« Je suis une soprano née dans l’ex-URSS, je chante Rossini à Pesaro et je suis une magnifique interprète du rôle-titre de La Fiancée du tsar. Pourtant, je ne suis pas Olga Peretyatko, car je ne suis encore qu’à l’aube d’une belle carrière internationale ». De qui s’agit-il ? De Hasmik Torosian, arménienne comme sa consœur Hasmik Papian, qu’on entendit beaucoup en France il y a quelques années. Cette jeune soprano a déjà participé à plusieurs spectacles donnés en tournée par le festival de Glyndebourne, elle s’apprête à faire ses débuts dans La Gazzetta lors du prochain Rossini Opera Festival, et on l’entendra à l’Opéra des Flandres au cours de la saison 2015-16 : excellente nouvelle, car Hasmik Torosian est bien l’héroïne du concert proposé à la Philharmonie de Paris le 12 mai. On ne saurait trop louer la fraîcheur et la pureté de son timbre cristallin, dans un rôle que Rimski-Korsakov conçut pour une voix claire et légère, même s’il a parfois été confié à des chanteuses de format plus héroïque. On enrage même que le livret ne lui laisse pas plus d’occasions de briller, car il faut attendre le deuxième acte pour que Marfa fasse son entrée, avec un très bel air déjà marqué par la nostalgie des jours passés. Heureusement, le dernier acte lui appartient, pour ainsi dire, puisqu’il consiste essentiellement en une longue scène de folie – qui n’a musicalement pas grand-chose à voir avec celle de Lucia di Lammermoor, quoi qu’on puisse lire ici ou là – où Hasmik Torosian se montre divinement déchirante.

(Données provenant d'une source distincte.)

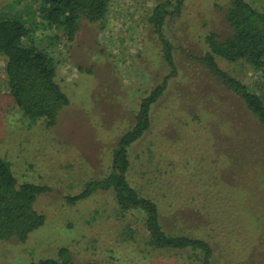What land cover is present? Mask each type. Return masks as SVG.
<instances>
[{
	"label": "rangeland",
	"instance_id": "1",
	"mask_svg": "<svg viewBox=\"0 0 264 264\" xmlns=\"http://www.w3.org/2000/svg\"><path fill=\"white\" fill-rule=\"evenodd\" d=\"M166 1L173 11L175 0H113L101 22L83 21L70 41L41 22L40 0H0V13L29 14L25 43L51 57L69 99L53 128L25 117L8 92L0 57V158L18 184L50 189L34 205L45 224L25 243L0 240V264L58 259L61 248L73 264H197L188 250L152 246L143 211L121 212L113 191L66 200L111 174L114 148L134 126L141 100L169 75L148 22ZM247 1L264 12V0ZM230 2L184 0L179 14L165 18L162 35L176 74L151 109L149 131L130 148L128 180L158 203L165 232L209 243L212 264H264V131L239 98L187 56L209 51L207 34H230ZM216 60L264 100L263 71Z\"/></svg>",
	"mask_w": 264,
	"mask_h": 264
},
{
	"label": "trees",
	"instance_id": "2",
	"mask_svg": "<svg viewBox=\"0 0 264 264\" xmlns=\"http://www.w3.org/2000/svg\"><path fill=\"white\" fill-rule=\"evenodd\" d=\"M113 0H40L38 12L41 22L57 27L68 40H73L83 21L101 22ZM184 0H175L173 11L170 2L154 7L148 22L159 34L163 46V58L169 75L140 102L135 124L116 144L112 158V172L103 180L91 182L80 194L67 197L70 204L86 200L96 191H113L121 212L143 211L149 241L156 249L188 250L197 258V264H212L213 249L204 240L189 234L170 235L161 223L160 207L149 197L139 194L130 185V148L138 143L151 126V109L166 90L168 80L176 74L171 44L163 37L162 28L167 16L180 12ZM0 13V57L4 62V77L8 92L23 115L30 120H44L46 126L56 125L59 113L69 105L67 95L56 82V69L51 57L36 46L26 44L31 35L29 14L26 19L19 12ZM230 34L220 37L206 35L209 51L203 56H187L202 65L209 75L239 98L249 114L264 131V100L248 86L222 70L216 60L219 57L229 63L244 62L256 71L264 72V12L247 0H231L225 14ZM50 189L30 183L18 184L10 164L0 158V240H17L25 243L29 236L41 228L46 218L34 205L37 197ZM185 233V232H184ZM29 264H73L68 248L58 251V259H40Z\"/></svg>",
	"mask_w": 264,
	"mask_h": 264
}]
</instances>
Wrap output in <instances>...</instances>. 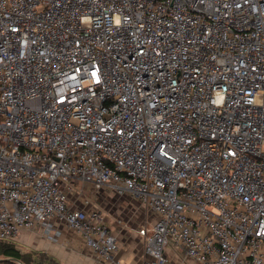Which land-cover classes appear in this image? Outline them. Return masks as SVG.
Listing matches in <instances>:
<instances>
[{
	"label": "built area",
	"instance_id": "obj_1",
	"mask_svg": "<svg viewBox=\"0 0 264 264\" xmlns=\"http://www.w3.org/2000/svg\"><path fill=\"white\" fill-rule=\"evenodd\" d=\"M73 184L157 216L143 264H264V0H0V241L111 261Z\"/></svg>",
	"mask_w": 264,
	"mask_h": 264
},
{
	"label": "crops",
	"instance_id": "obj_2",
	"mask_svg": "<svg viewBox=\"0 0 264 264\" xmlns=\"http://www.w3.org/2000/svg\"><path fill=\"white\" fill-rule=\"evenodd\" d=\"M78 185V184H75ZM93 193L83 191L73 192L75 200L70 204L79 209L101 212L105 224L118 237L119 249L108 262H103L85 243L83 237L74 231L63 227V233L57 241H49L41 229L32 234H24L16 244L25 252H40L52 257L53 264H143L146 256L140 229L145 225H152L158 219L148 211L138 200L130 195H118L108 189H97L87 185ZM86 193V194H85ZM71 196V194H70ZM118 220H123L119 224ZM165 255L168 264H199L197 261L185 257L182 250L168 246Z\"/></svg>",
	"mask_w": 264,
	"mask_h": 264
},
{
	"label": "trees",
	"instance_id": "obj_3",
	"mask_svg": "<svg viewBox=\"0 0 264 264\" xmlns=\"http://www.w3.org/2000/svg\"><path fill=\"white\" fill-rule=\"evenodd\" d=\"M0 256L6 264H53L52 257L40 252H23L14 242L0 241Z\"/></svg>",
	"mask_w": 264,
	"mask_h": 264
},
{
	"label": "rangeland",
	"instance_id": "obj_4",
	"mask_svg": "<svg viewBox=\"0 0 264 264\" xmlns=\"http://www.w3.org/2000/svg\"><path fill=\"white\" fill-rule=\"evenodd\" d=\"M71 186V189H72V191L73 192H77V191H80L82 194H83V191L84 192H86L87 194H89V193H93L94 191H93V188H91L90 190L88 189L89 187H91V186H87V185H75V184H73V185H70ZM73 192H71V196H70V199L71 200H75V196H73ZM85 193V194H86ZM123 220H118V223L119 224H123ZM23 250V249H22ZM23 252H25L24 250H23ZM29 252H31L32 254H33V252L32 251H29ZM28 252V253H29ZM4 259H3V257L2 256H0V264H6L4 261H3Z\"/></svg>",
	"mask_w": 264,
	"mask_h": 264
}]
</instances>
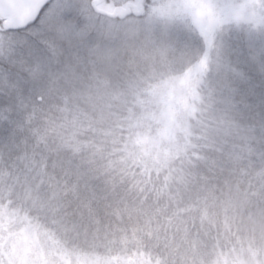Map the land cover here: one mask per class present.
<instances>
[{
	"label": "snow or ice",
	"instance_id": "6c2138e0",
	"mask_svg": "<svg viewBox=\"0 0 264 264\" xmlns=\"http://www.w3.org/2000/svg\"><path fill=\"white\" fill-rule=\"evenodd\" d=\"M0 264H264V0H0Z\"/></svg>",
	"mask_w": 264,
	"mask_h": 264
}]
</instances>
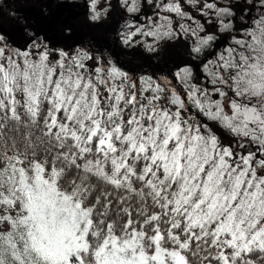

La découverte de cette interprète aurait pu suffire au bonheur de la soirée, mais l’énumération des joies ne s’arrête pas là. Si le ténor Alexeï Tatarintsev déçoit un peu par un manque de puissance (il est régulièrement couvert par l’orchestre et sa voix disparaît dans les ensembles), le timbre est indéniablement séduisant. Satisfaction totale en revanche pour les autres rôles principaux, choisis parmi les meilleurs solistes qui font aujourd’hui carrière à Moscou et sur les scènes internationales. Agounda Koulaeva est pour Marfa une rivale de taille, sur le plan vocal aussi bien que scénique. Pour l’avoir interprété à plusieurs reprises, à Londres ou à Vienne, notamment, elle semble pénétrée du personnage de Lioubacha, celle par qui arrivent tous les malheurs de cet opéra où les morts s’entassent en fin de parcours comme dans un drame shakespearien (aucun rapport avec la pleurnicharde Lioubava de Sadko, dans la même tessiture). Agounda Koulaeva possède une de ces voix riches dont les pays de l’est semblent être un réservoir inépuisable. Le baryton Elchin Azizov est un excellent Griaznoï, et sa voix mordante convient si bien à ce personnage de méchant qu’on se demande presque ce qu’il peut donner dans des rôles plus charismatiques. Dominant d’une tête tous ses partenaires, la jeune basse Alexeï Tikhomirov est un géant bienveillant à la générosité vocale admirable. Les chanteurs choisis pour tenir les rôles secondaires – le Bomélius sonore de Marat Gali, la Douniacha aux beaux graves d’Alexandra Kadourina, notamment – complètent parfaitement cet ensemble. Maxim Mikhaïlov se contente du personnage de l’opritchnik Skouratov, qui a assez peu à chanter ; s’il n’est pas très audible dans sa première intervention, il prend à jouer son rôle un plaisir manifeste, et on lui doit une mise en espace discrète mais tout à fait convaincante, qui permet de suivre l’action même pour une version de concert. On se serait d’ailleurs fort bien passé de la présentation verbeuse du « narrateur » Alexeï Levshin (qui réussit même à inclure César Franck, au lieu de Cui, dans le groupe des Cinq !).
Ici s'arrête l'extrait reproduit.